We recently pushed an update to our fleet which inadvertently included an updated balenalib/raspberrypi4-64-debian:bookworm image, and now we are having devices run out of storage as they try to apply the delta updates. I’m assuming it is related to this comment above:
If the base image has changed, the delta will need enough disk space to store all the layers of the base image that have been updated. If this is the case, try to allow delete-then-download update (at the expense of downtime and bandwith).
If we kill and delete the old containers and let them redownload from scratch, the devices download the images fine - which I guess is in essence the same as applying a “delete then download” strategy… but I’m hoping there might be a better way?
And separately, mostly out of curiosity, but also because I’d like to see if I can help - what is the reason that balena-engine is not able to handle deltas appropriately when base images change? It seems to work great otherwise…
@mpous we are running openbalena with a delta server that uses balena-engine to create the deltas. While I know that potentially introduces a number of other variables, I believe this is the issue we are seeing.
@mpous it is our own open source delta server, which is based on ‘balena-engine’ as detailed here and here.

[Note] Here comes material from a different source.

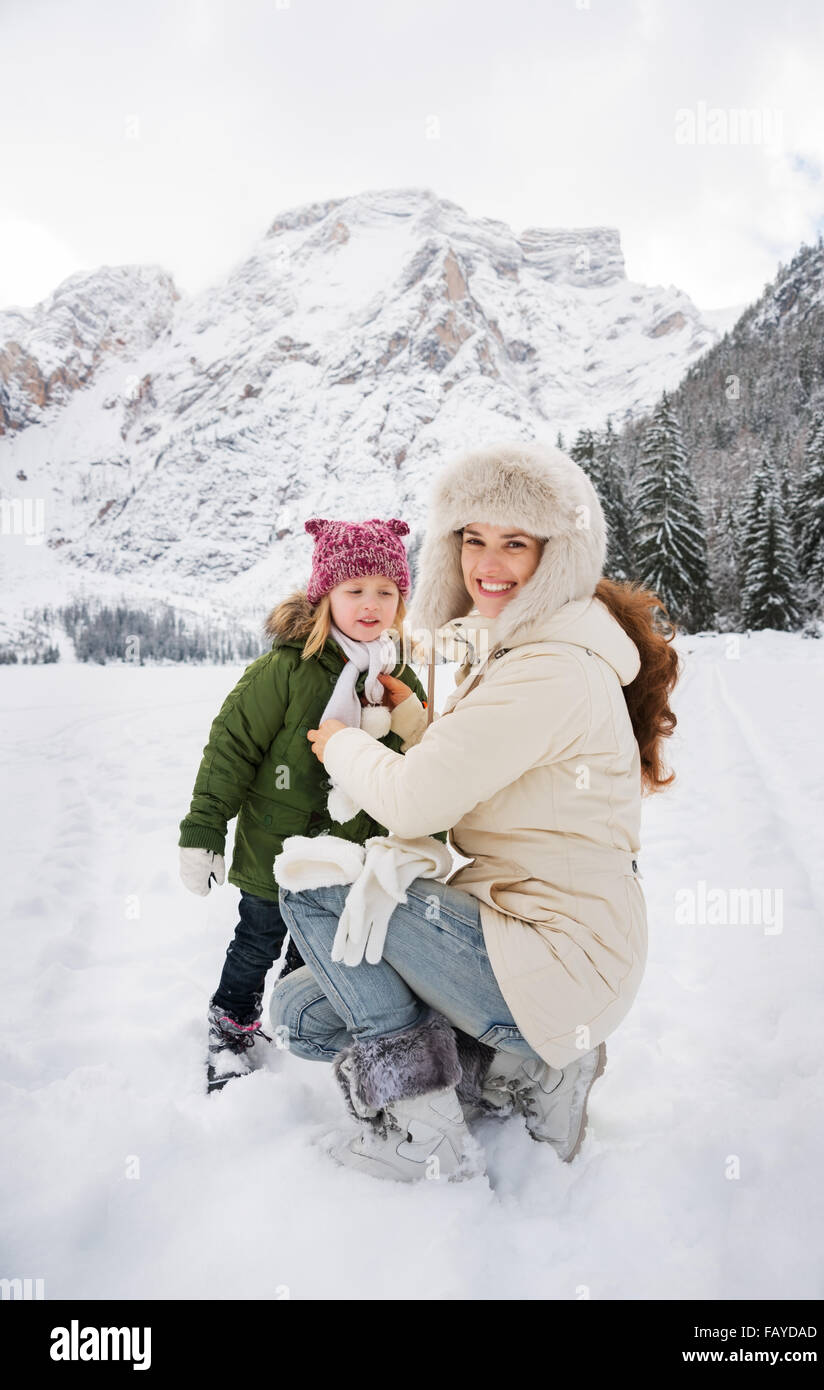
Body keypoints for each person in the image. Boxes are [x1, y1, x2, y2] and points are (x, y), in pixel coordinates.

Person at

Could I ask it a different way - is the issue noted above still present in balena cloud? (i.e. if base images change, does that require devices to download new base images plus changed layers)? And if so, is there some kind of fundamental reason why this can’t be handled differently / can I help resolve it?
It feels like a fairly significant issue, because people who use delta updates rely on them being small, and I suspect most won’t appreciate that you need to leave 2x your fleet size in storage headroom on your device just in case base images change otherwise the update will get stuck. Especially when it seems that the base images do change from time to time, the debian one I noted above was just changed two weeks ago but retained the same tag - so even if you were “pinned” to that image, it would have changed, and would necessitate the storage headroom.